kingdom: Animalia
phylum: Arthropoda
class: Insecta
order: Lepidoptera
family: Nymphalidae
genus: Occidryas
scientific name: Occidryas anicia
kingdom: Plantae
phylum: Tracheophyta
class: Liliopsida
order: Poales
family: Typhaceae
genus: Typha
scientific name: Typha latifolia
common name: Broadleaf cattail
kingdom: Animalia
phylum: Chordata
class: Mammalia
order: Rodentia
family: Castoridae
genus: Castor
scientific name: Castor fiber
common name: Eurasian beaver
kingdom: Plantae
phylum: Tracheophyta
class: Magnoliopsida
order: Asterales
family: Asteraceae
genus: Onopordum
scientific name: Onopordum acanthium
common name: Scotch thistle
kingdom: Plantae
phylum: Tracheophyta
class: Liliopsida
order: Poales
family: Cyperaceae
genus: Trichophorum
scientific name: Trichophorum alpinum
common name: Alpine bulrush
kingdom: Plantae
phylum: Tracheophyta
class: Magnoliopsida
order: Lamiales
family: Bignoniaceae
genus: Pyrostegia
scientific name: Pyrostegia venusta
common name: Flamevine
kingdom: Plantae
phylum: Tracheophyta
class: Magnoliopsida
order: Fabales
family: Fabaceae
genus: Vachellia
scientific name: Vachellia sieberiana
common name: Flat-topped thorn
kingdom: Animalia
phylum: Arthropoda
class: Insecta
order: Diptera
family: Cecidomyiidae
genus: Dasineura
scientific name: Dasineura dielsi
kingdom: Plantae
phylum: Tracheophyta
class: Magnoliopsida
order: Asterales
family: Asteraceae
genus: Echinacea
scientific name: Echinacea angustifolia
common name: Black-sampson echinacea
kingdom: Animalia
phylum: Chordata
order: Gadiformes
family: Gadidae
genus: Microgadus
────────
**What you should do:** Rewrite all of the data above as a two-column CSV headed input and output, one row per pair. Put every field in double quotes and replace any line breaks with spaces.

**Written answer:**
input,output
"kingdom:","Animalia"
"phylum:","Arthropoda"
"class:","Insecta"
"order:","Lepidoptera"
"family:","Nymphalidae"
"genus:","Occidryas"
"scientific name:","Occidryas anicia"
"kingdom:","Plantae"
"phylum:","Tracheophyta"
"class:","Liliopsida"
"order:","Poales"
"family:","Typhaceae"
"genus:","Typha"
"scientific name:","Typha latifolia"
"common name:","Broadleaf cattail"
"kingdom:","Animalia"
"phylum:","Chordata"
"class:","Mammalia"
"order:","Rodentia"
"family:","Castoridae"
"genus:","Castor"
"scientific name:","Castor fiber"
"common name:","Eurasian beaver"
"kingdom:","Plantae"
"phylum:","Tracheophyta"
"class:","Magnoliopsida"
"order:","Asterales"
"family:","Asteraceae"
"genus:","Onopordum"
"scientific name:","Onopordum acanthium"
"common name:","Scotch thistle"
"kingdom:","Plantae"
"phylum:","Tracheophyta"
"class:","Liliopsida"
"order:","Poales"
"family:","Cyperaceae"
"genus:","Trichophorum"
"scientific name:","Trichophorum alpinum"
"common name:","Alpine bulrush"
"kingdom:","Plantae"
"phylum:","Tracheophyta"
"class:","Magnoliopsida"
"order:","Lamiales"
"family:","Bignoniaceae"
"genus:","Pyrostegia"
"scientific name:","Pyrostegia venusta"
"common name:","Flamevine"
"kingdom:","Plantae"
"phylum:","Tracheophyta"
"class:","Magnoliopsida"
"order:","Fabales"
"family:","Fabaceae"
"genus:","Vachellia"
"scientific name:","Vachellia sieberiana"
"common name:","Flat-topped thorn"
"kingdom:","Animalia"
"phylum:","Arthropoda"
"class:","Insecta"
"order:","Diptera"
"family:","Cecidomyiidae"
"genus:","Dasineura"
"scientific name:","Dasineura dielsi"
"kingdom:","Plantae"
"phylum:","Tracheophyta"
"class:","Magnoliopsida"
"order:","Asterales"
"family:","Asteraceae"
"genus:","Echinacea"
"scientific name:","Echinacea angustifolia"
"common name:","Black-sampson echinacea"
"kingdom:","Animalia"
"phylum:","Chordata"
"order:","Gadiformes"
"family:","Gadidae"
"genus:","Microgadus"